Wenn es zu so einem Einzelfall kommt, dann müsste der Libertarist sagen, „das ist richtig“. Wie kann man vertreten, dass jemand stirbt, weil er kein Eigentum hat, weil ihn niemand haben will, weil ihm einfach niemand Geld gibt oder ihn keiner mag?

Der Naturzustand ist so, dass jeder erst einmal das Problem hat, sich selbst zu unterhalten. Die Befürwortung für den Libertarismus ist nicht nur moralischer Natur, weil es einfach nicht moralisch ist, Gewalt gegen andere zu initiieren, sondern auch praktischer Natur: Wir sind der Meinung, dass ein libertäres System im Gegensatz zu allen anderen politischen Philosophien den meisten Wohlstand für die meisten Menschen schaffen kann. Vor diesem Hintergrund sehen wir, dass die konsequente Verteidigung von Eigentumsrechten ohne Kompromisse zu mehr Freiheit und Wohlstand für alle Menschen führt als ein System der Umverteilung, des Interventionismus und der Gewalt.

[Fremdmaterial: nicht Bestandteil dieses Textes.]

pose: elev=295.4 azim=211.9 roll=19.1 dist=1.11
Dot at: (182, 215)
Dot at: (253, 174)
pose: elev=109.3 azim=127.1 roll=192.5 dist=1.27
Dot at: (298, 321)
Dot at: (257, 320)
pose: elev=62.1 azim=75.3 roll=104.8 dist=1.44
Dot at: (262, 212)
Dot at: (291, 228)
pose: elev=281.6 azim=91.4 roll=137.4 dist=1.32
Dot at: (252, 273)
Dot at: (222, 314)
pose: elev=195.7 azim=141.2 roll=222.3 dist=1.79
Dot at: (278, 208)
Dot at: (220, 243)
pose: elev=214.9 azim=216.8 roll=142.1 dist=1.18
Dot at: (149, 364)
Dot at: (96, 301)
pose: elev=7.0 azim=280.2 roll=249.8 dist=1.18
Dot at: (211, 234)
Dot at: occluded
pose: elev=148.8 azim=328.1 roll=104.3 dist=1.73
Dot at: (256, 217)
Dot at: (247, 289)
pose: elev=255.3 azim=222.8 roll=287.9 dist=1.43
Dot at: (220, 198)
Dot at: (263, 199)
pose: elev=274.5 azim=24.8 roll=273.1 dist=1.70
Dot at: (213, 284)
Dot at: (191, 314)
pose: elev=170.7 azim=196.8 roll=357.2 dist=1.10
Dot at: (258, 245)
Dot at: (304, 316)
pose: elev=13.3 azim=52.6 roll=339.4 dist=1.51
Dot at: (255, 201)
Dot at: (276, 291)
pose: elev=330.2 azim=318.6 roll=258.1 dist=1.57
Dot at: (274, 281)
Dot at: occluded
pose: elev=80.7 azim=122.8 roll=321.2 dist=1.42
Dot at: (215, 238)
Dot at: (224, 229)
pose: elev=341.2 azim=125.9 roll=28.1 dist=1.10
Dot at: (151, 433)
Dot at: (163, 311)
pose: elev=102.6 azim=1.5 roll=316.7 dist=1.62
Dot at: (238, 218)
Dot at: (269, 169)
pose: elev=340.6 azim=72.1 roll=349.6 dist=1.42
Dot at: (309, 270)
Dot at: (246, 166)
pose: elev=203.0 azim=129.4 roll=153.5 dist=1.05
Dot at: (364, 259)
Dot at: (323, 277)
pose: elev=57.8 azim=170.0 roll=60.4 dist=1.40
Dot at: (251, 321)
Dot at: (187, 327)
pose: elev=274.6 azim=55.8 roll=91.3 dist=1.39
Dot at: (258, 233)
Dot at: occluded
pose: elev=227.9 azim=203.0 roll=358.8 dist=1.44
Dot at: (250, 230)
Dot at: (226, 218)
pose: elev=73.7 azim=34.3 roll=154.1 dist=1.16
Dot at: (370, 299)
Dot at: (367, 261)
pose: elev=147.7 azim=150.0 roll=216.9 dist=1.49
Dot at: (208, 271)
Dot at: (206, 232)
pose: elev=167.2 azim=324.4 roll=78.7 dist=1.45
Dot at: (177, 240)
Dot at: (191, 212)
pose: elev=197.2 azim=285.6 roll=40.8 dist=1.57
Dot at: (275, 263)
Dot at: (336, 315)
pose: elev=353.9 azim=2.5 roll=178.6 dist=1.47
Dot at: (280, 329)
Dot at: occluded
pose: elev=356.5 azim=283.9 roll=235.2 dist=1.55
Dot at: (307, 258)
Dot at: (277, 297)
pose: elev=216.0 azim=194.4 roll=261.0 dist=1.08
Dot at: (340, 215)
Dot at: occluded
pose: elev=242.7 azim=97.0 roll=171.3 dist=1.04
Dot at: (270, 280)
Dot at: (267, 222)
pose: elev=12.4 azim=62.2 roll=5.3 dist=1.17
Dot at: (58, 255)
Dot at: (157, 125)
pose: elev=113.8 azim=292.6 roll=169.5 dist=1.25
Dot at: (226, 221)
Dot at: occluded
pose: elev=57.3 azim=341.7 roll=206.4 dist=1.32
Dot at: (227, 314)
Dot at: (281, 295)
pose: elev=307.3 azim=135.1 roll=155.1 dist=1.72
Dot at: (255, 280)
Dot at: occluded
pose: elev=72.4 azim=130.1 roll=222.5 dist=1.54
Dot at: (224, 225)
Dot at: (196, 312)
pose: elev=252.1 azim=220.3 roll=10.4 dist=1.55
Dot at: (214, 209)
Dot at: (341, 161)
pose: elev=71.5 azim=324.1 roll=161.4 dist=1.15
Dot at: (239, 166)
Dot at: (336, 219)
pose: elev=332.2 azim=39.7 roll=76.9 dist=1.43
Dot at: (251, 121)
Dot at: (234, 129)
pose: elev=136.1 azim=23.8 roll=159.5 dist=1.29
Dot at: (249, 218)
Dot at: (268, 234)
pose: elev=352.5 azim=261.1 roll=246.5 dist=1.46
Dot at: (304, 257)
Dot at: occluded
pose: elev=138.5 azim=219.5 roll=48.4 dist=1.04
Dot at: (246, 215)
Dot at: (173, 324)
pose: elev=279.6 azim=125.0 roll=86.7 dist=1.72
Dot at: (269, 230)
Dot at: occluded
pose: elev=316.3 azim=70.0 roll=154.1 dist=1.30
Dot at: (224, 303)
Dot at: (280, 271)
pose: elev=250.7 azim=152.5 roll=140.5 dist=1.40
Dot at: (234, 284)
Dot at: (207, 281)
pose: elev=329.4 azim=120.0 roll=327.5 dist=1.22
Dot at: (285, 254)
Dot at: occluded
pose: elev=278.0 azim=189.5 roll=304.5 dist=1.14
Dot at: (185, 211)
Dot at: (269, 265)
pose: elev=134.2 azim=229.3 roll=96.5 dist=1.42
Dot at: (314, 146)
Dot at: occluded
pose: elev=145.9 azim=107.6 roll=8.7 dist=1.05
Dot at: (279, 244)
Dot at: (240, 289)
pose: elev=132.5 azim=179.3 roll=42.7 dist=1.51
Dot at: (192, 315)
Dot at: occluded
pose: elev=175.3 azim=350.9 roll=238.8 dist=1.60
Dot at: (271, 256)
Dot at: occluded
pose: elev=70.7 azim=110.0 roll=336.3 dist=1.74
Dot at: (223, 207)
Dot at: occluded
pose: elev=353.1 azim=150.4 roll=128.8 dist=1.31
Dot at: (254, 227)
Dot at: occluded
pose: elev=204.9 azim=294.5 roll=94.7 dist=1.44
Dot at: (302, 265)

Wenn man das libertäre System vergleicht und sagt, in dieser Welt ist jetzt irgendwie der Fall aufgetreten, dass einer sich nicht selbst unterhalten kann und ihm auch niemand helfen will, warum auch immer das ist natürlich zu bedauern, aber es ist immer noch dem staatlichen System vorzuziehen. Denn ein Staat schafft alleine durch seine Existenz, also dadurch, dass er Steuern einzieht und reguliert, sehr viel mehr Leid. Weil hinter jedem Gesetz, hinter jeder Steuer, hinter jeder staatlichen Regulierung die logische Konsequenz steht, dass die Polizei kommt, wenn du legitimerweise dein Eigentum verteidigst. Dass die Polizei dann auf dich schießt. Und letztendlich bedeutet das, dass staatliche Gewalt bis zur letzten Patrone durchgesetzt wird. Im Vergleich zu diesem geschilderten Fall ist das libertäre System immer noch wesentlich humaner und bringt weniger Leid, als jedes staatliche System das je schafft.